430 U.S. 462
SYNOPSIS: Petitioner majority stockholder appealed a decision of the United States Court of Appeals for the Second Circuit, which held respondents' complaint alleged a claim under S.E.C. Rule 10b-5, 17 C.F.R. § 240.10b-5, because it charged, in connection with a Delaware short-form merger, that petitioner committed a breach of its fiduciary duty to deal fairly with minority shareholders by effecting a merger without a justifiable business purpose.
Petitioner acquired 95 percent of corporate stock and carried out a short-form merger under Delaware corporation law.

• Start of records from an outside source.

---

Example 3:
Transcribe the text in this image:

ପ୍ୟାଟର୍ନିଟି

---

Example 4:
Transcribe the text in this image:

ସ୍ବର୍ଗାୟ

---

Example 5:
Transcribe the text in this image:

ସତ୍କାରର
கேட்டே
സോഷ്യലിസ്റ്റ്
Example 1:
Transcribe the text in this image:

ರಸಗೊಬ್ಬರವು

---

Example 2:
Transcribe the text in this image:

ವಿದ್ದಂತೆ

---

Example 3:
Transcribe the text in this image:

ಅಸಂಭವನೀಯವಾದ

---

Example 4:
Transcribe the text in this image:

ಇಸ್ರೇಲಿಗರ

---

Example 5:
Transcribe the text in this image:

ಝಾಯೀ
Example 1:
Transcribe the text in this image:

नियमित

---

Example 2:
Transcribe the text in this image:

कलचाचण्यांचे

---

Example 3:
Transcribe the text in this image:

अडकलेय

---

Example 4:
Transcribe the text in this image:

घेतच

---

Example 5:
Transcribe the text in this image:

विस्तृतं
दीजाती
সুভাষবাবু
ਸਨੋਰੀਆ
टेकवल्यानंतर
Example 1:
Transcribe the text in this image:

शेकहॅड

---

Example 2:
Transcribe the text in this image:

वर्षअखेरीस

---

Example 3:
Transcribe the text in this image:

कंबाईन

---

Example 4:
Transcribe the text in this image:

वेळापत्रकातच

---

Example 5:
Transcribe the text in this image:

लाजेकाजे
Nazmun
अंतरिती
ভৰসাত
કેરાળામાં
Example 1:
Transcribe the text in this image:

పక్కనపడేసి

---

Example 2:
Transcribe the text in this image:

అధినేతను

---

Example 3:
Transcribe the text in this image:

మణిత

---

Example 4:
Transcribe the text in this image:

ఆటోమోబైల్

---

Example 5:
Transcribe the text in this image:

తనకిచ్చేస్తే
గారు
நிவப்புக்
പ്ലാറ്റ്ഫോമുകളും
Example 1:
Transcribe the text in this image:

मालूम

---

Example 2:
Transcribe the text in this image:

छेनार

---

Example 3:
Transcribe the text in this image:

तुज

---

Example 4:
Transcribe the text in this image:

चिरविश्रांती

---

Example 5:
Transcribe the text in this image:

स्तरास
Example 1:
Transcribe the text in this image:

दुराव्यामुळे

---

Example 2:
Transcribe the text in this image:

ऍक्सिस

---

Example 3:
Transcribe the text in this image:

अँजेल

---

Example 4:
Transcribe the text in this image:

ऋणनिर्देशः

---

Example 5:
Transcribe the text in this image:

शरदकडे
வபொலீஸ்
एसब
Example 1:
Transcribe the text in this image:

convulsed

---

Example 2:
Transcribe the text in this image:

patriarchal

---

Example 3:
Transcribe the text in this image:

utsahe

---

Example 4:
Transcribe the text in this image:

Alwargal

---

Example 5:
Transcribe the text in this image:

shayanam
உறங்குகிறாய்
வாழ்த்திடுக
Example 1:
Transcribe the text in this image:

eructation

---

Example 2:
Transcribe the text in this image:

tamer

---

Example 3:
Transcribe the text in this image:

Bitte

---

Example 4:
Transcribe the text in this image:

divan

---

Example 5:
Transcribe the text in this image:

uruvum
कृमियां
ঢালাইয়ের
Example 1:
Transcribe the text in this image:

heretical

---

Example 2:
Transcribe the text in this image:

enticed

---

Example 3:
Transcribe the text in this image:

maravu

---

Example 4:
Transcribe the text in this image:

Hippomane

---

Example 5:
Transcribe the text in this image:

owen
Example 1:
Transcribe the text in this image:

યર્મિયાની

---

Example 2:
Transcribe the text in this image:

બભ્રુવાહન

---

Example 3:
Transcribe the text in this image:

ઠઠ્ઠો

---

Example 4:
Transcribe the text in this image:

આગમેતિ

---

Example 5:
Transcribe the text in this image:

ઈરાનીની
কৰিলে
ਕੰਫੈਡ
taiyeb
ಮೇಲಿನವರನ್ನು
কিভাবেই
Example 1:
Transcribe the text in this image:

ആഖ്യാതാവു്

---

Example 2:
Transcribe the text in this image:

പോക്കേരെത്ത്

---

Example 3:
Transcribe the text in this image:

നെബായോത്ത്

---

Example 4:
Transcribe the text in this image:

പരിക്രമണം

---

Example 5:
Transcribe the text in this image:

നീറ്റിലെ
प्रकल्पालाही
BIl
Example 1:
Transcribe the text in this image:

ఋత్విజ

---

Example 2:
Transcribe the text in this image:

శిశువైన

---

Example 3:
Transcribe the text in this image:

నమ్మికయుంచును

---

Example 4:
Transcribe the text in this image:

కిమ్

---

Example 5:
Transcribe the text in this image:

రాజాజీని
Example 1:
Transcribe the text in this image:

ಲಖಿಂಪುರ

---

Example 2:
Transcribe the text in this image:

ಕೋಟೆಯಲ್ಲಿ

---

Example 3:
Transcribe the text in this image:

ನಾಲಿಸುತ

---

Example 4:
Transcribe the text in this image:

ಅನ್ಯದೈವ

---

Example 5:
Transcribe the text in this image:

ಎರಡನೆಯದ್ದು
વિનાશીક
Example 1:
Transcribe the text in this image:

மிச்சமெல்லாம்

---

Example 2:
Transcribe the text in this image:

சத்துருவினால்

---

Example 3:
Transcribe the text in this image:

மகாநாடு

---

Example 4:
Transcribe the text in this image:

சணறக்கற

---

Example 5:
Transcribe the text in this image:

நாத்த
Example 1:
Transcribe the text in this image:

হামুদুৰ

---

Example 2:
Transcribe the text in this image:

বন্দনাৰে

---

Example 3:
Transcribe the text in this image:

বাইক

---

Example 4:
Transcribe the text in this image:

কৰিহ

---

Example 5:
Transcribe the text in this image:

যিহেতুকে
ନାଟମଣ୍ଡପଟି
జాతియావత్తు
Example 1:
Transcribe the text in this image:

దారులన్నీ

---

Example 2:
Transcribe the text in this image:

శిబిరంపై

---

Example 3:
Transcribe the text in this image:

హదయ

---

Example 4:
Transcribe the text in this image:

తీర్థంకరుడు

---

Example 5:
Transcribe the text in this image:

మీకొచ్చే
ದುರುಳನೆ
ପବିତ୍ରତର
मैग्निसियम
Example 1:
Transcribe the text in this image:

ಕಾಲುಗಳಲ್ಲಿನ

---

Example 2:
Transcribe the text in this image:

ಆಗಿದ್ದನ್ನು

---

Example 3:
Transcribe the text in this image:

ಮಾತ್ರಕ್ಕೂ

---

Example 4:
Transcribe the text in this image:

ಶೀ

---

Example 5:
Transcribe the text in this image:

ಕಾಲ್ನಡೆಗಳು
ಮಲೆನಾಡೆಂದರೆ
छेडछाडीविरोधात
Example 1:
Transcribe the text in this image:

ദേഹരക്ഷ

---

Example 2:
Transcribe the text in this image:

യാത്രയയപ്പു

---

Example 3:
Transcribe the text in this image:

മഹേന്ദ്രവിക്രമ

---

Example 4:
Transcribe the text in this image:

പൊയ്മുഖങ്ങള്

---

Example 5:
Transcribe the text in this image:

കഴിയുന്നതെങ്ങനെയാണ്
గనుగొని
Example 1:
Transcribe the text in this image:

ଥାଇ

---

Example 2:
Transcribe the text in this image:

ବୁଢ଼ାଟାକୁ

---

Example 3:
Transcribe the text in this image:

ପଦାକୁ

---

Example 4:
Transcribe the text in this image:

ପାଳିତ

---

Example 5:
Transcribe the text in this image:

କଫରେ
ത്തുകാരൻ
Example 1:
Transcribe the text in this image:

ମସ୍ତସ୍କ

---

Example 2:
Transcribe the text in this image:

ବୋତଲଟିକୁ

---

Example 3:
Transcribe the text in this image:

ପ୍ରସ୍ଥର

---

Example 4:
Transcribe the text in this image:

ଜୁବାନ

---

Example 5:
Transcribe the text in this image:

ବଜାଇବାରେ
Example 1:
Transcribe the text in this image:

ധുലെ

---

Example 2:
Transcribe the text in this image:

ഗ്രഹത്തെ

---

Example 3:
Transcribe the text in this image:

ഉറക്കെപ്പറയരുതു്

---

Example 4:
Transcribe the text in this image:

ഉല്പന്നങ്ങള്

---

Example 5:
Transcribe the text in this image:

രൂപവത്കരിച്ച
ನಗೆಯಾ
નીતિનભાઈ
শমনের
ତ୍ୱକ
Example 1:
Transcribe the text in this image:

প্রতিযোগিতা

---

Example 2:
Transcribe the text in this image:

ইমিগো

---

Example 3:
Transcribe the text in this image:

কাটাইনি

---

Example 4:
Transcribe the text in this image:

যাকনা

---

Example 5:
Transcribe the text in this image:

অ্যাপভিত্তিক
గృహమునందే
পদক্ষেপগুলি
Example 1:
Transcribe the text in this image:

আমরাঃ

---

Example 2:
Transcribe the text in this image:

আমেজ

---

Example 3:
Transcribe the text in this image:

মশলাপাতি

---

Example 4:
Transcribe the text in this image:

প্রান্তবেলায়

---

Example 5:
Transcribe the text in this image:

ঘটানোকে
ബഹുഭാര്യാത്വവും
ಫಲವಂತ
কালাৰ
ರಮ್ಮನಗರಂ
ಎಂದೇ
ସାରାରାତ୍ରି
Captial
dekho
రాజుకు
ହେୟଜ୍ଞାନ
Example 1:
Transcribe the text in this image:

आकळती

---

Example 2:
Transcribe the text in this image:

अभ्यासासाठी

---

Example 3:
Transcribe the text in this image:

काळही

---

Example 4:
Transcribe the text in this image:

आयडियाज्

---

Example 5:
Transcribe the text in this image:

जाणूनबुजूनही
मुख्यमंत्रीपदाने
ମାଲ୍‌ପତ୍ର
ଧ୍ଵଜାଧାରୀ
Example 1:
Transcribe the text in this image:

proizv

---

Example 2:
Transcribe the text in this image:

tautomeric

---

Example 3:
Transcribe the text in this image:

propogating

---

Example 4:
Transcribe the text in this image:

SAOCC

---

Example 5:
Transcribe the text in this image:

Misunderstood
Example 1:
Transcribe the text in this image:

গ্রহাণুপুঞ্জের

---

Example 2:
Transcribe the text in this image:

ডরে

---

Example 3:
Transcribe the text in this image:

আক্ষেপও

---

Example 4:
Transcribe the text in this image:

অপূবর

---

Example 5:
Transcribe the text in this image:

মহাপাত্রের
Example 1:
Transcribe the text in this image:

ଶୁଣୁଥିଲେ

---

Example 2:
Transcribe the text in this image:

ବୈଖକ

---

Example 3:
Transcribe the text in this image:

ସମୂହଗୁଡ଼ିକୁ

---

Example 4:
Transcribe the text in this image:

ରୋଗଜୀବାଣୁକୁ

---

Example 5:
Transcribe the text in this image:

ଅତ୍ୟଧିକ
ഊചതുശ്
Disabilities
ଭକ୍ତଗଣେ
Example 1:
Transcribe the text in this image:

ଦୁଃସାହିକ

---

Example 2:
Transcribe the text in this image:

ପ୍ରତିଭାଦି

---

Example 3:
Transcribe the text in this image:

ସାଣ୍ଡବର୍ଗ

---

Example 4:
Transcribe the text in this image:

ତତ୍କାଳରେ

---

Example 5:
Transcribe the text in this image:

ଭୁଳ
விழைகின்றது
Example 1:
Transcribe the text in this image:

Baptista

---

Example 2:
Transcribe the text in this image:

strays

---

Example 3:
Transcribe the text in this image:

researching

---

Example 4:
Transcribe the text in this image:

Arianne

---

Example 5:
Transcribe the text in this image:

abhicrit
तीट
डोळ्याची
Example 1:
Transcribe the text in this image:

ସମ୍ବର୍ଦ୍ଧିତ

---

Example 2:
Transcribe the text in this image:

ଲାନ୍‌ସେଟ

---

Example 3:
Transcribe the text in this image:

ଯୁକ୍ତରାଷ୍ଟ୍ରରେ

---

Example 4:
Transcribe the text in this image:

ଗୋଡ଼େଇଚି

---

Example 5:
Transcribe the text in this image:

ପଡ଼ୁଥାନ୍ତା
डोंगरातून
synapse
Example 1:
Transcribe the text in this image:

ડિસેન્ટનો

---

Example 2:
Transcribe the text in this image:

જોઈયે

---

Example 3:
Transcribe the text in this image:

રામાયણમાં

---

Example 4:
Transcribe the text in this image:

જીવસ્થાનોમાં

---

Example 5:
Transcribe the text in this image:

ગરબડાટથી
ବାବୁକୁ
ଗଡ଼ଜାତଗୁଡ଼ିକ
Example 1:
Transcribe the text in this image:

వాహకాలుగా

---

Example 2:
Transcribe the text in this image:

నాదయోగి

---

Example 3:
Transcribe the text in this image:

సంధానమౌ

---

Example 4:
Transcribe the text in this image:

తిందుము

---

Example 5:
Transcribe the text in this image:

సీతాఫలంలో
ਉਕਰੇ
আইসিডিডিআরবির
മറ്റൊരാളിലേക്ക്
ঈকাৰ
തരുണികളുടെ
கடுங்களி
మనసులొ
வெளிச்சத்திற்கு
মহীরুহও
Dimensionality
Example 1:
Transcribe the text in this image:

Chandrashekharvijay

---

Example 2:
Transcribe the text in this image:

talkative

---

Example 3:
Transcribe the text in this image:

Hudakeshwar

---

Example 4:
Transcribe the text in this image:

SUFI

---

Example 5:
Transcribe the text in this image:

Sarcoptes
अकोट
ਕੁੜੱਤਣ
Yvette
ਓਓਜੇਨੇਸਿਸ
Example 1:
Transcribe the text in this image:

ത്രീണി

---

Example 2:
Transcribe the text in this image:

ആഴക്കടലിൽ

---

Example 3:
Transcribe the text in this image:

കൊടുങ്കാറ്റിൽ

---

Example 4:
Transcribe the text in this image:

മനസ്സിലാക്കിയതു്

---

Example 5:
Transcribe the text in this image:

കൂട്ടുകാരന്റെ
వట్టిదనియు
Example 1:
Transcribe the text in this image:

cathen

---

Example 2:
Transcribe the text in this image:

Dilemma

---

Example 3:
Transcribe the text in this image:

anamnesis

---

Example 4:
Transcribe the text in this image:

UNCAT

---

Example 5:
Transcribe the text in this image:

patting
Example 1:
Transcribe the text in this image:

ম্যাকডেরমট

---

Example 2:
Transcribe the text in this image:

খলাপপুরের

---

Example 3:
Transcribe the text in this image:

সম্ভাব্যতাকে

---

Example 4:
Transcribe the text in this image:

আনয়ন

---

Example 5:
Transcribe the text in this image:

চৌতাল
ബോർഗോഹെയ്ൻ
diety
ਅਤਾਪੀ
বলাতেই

Respondent minority stockholders sued, alleging petitioner's actions violated federal law because they employed a device, scheme, or artifice to defraud and engaged in an act, practice, or course of business that operated as a fraud or deceit in connection with the purchase of a security in violation of S.E.C. Rule 10b-5. The appellate court found respondents stated a cause of action upon which relief could be granted because S.E.C. Rule 10b-5 reached breaches of fiduciary duty by a majority against minority shareholders without any charge of misrepresentation or lack of disclosure.
The Court reversed, holding that the merger, if carried out as respondents' alleged in their complaint, was neither deceptive nor manipulative and, therefore, did not violate federal law.
The Court found the short-form merger was carried out in full compliance with Delaware law and did not involve manipulation or deception as those terms were used in § 10b of the Securities Exchange Act of 1934, 15 U.S.C.S. § 78j.
OUTCOME: The Court reversed the judgment.